Paterson is a former Marine who now drives a bus in the city of Paterson, New Jersey. His favourite poet is William Carlos Williams who was inspired by the streets Paterson drives every day and the falls he takes his lunch at. He is married to Laura and every evening he takes her dog Marvin for a walk and has a drink at his favourite bar. This is Paterson's life, such as it is, and we are witness to a week of it. Jim Jarmusch focuses on the minute details of Paterson's life: a conversation in a laundromat, the engine of a bus breaking down, the patter you have with a colleague in the minutes before you're due to officially start work. Throughout, Adam Driver imbues Paterson with a quiet warmth and complexity that finds its outlet in his own poetry; we see the events in Paterson's life reverberate in his writing and vice versa. It's a towering performance from Driver, delicate and restrained and always a marvel. The performances of those around him, particularly Golshifteh Farahani as Laura, complement him perfectly. The people he meets and the conversations he has feel very low-key and natural—we're never taken out of Paterson, or away from him. The film builds up to an event that changes things profoundly for him; something that seems so insignificant in the grand scheme of things but is a deeply personal loss. This is the closest thing the film has to a moment of great drama, and it's satisfying that it leads to what feels, genuinely, like a moment of personal growth. A little progress, something we all crave, and something that feels immensely relatable.

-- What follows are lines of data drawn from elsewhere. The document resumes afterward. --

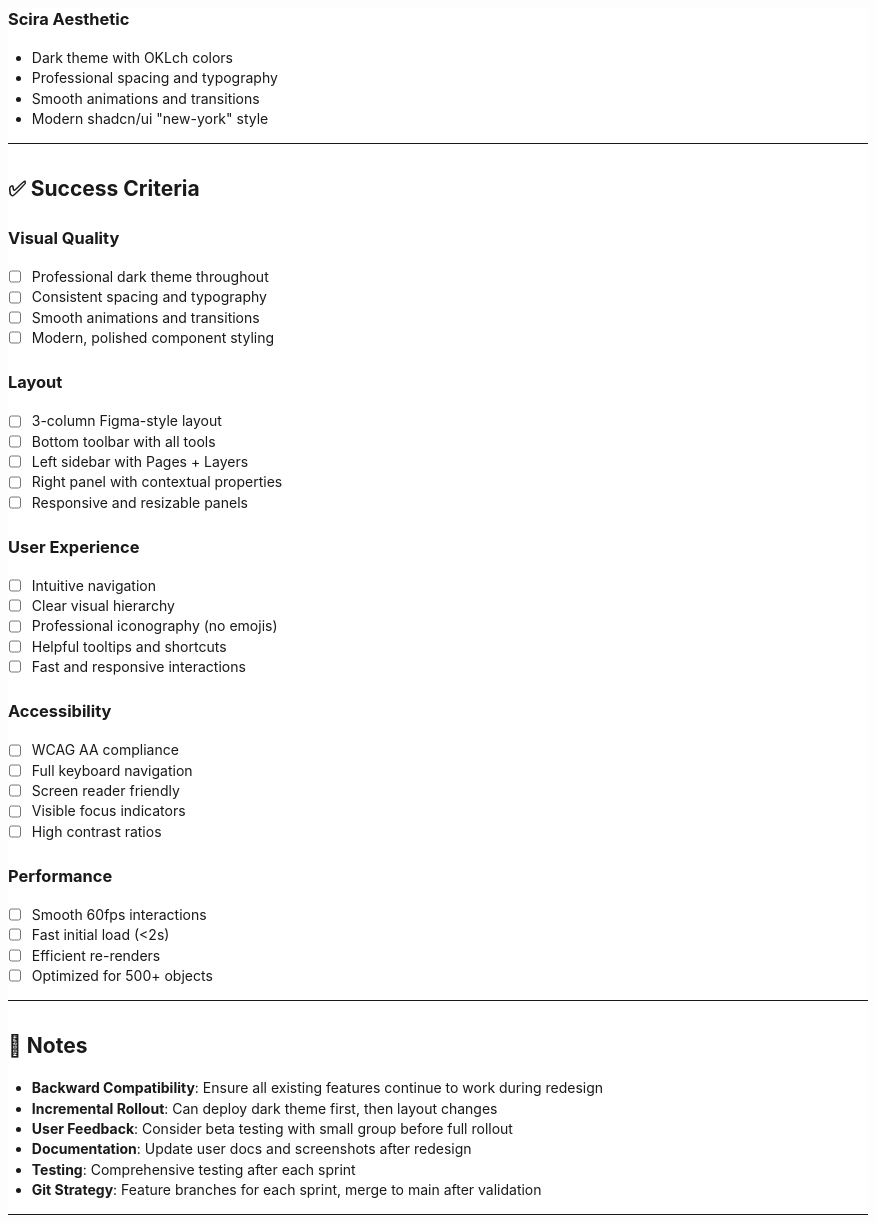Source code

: ### Scira Aesthetic
- Dark theme with OKLch colors
- Professional spacing and typography
- Smooth animations and transitions
- Modern shadcn/ui "new-york" style

---

## ✅ Success Criteria

### Visual Quality
- [ ] Professional dark theme throughout
- [ ] Consistent spacing and typography
- [ ] Smooth animations and transitions
- [ ] Modern, polished component styling

### Layout
- [ ] 3-column Figma-style layout
- [ ] Bottom toolbar with all tools
- [ ] Left sidebar with Pages + Layers
- [ ] Right panel with contextual properties
- [ ] Responsive and resizable panels

### User Experience
- [ ] Intuitive navigation
- [ ] Clear visual hierarchy
- [ ] Professional iconography (no emojis)
- [ ] Helpful tooltips and shortcuts
- [ ] Fast and responsive interactions

### Accessibility
- [ ] WCAG AA compliance
- [ ] Full keyboard navigation
- [ ] Screen reader friendly
- [ ] Visible focus indicators
- [ ] High contrast ratios

### Performance
- [ ] Smooth 60fps interactions
- [ ] Fast initial load (<2s)
- [ ] Efficient re-renders
- [ ] Optimized for 500+ objects

---

## 📝 Notes

- **Backward Compatibility**: Ensure all existing features continue to work during redesign
- **Incremental Rollout**: Can deploy dark theme first, then layout changes
- **User Feedback**: Consider beta testing with small group before full rollout
- **Documentation**: Update user docs and screenshots after redesign
- **Testing**: Comprehensive testing after each sprint
- **Git Strategy**: Feature branches for each sprint, merge to main after validation

---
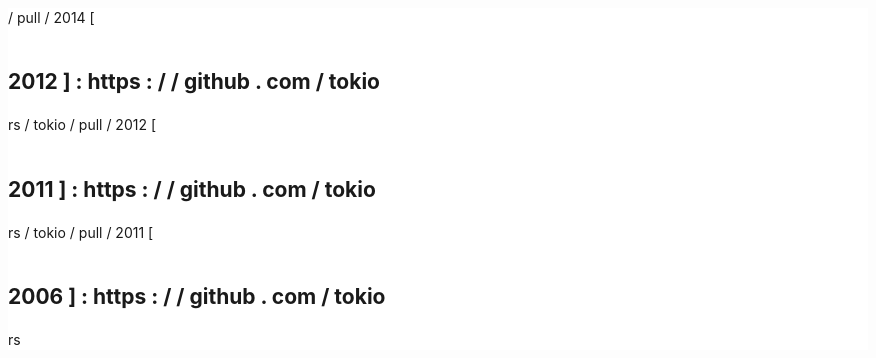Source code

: /
pull
/
2014
[
#
2012
]
:
https
:
/
/
github
.
com
/
tokio
-
rs
/
tokio
/
pull
/
2012
[
#
2011
]
:
https
:
/
/
github
.
com
/
tokio
-
rs
/
tokio
/
pull
/
2011
[
#
2006
]
:
https
:
/
/
github
.
com
/
tokio
-
rs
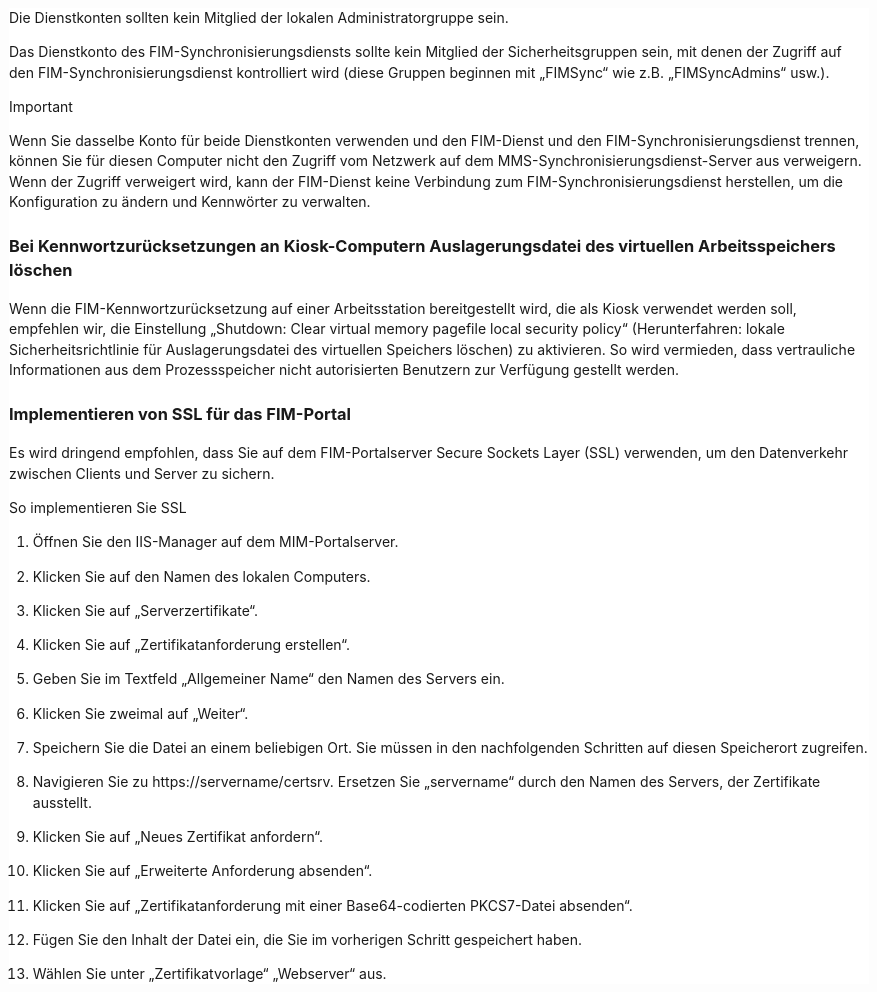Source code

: Die Dienstkonten sollten kein Mitglied der lokalen Administratorgruppe sein.

Das Dienstkonto des FIM-Synchronisierungsdiensts sollte kein Mitglied der Sicherheitsgruppen sein, mit denen der Zugriff auf den FIM-Synchronisierungsdienst kontrolliert wird (diese Gruppen beginnen mit „FIMSync“ wie z.B. „FIMSyncAdmins“ usw.).

> [!IMPORTANT]
>  Wenn Sie dasselbe Konto für beide Dienstkonten verwenden und den FIM-Dienst und den FIM-Synchronisierungsdienst trennen, können Sie für diesen Computer nicht den Zugriff vom Netzwerk auf dem MMS-Synchronisierungsdienst-Server aus verweigern. Wenn der Zugriff verweigert wird, kann der FIM-Dienst keine Verbindung zum FIM-Synchronisierungsdienst herstellen, um die Konfiguration zu ändern und Kennwörter zu verwalten.

### <a name="password-reset-deployed-to-kiosk-like-computers-should-set-local-security-to-clear-virtual-memory-pagefile"></a>Bei Kennwortzurücksetzungen an Kiosk-Computern Auslagerungsdatei des virtuellen Arbeitsspeichers löschen

Wenn die FIM-Kennwortzurücksetzung auf einer Arbeitsstation bereitgestellt wird, die als Kiosk verwendet werden soll, empfehlen wir, die Einstellung „Shutdown: Clear virtual memory pagefile local security policy“ (Herunterfahren: lokale Sicherheitsrichtlinie für Auslagerungsdatei des virtuellen Speichers löschen) zu aktivieren. So wird vermieden, dass vertrauliche Informationen aus dem Prozessspeicher nicht autorisierten Benutzern zur Verfügung gestellt werden.

### <a name="implementing-ssl-for-the-fim-portal"></a>Implementieren von SSL für das FIM-Portal

Es wird dringend empfohlen, dass Sie auf dem FIM-Portalserver Secure Sockets Layer (SSL) verwenden, um den Datenverkehr zwischen Clients und Server zu sichern.

So implementieren Sie SSL

1.  Öffnen Sie den IIS-Manager auf dem MIM-Portalserver.

2.  Klicken Sie auf den Namen des lokalen Computers.

3.  Klicken Sie auf „Serverzertifikate“.

4.  Klicken Sie auf „Zertifikatanforderung erstellen“.

5.  Geben Sie im Textfeld „Allgemeiner Name“ den Namen des Servers ein.

6.  Klicken Sie zweimal auf „Weiter“.

7.  Speichern Sie die Datei an einem beliebigen Ort. Sie müssen in den nachfolgenden Schritten auf diesen Speicherort zugreifen.

8.  Navigieren Sie zu https://servername/certsrv. Ersetzen Sie „servername“ durch den Namen des Servers, der Zertifikate ausstellt.

9.  Klicken Sie auf „Neues Zertifikat anfordern“.

10. Klicken Sie auf „Erweiterte Anforderung absenden“.

11. Klicken Sie auf „Zertifikatanforderung mit einer Base64-codierten PKCS7-Datei absenden“.

12. Fügen Sie den Inhalt der Datei ein, die Sie im vorherigen Schritt gespeichert haben.

13. Wählen Sie unter „Zertifikatvorlage“ „Webserver“ aus.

It helps that it's a very beautifully made film. Jarmusch and Frederick Elmes do a wonderful job of creating a sense of Paterson's regimented life and showing off his environment. The writing is excellent throughout, from the dialogue and the silences that fill the spaces in between to the poetry that springs from Paterson and those around him. I found the film to be a near-perfect thing—gentle, meandering, beautiful in a way that is both surprising and of great comfort.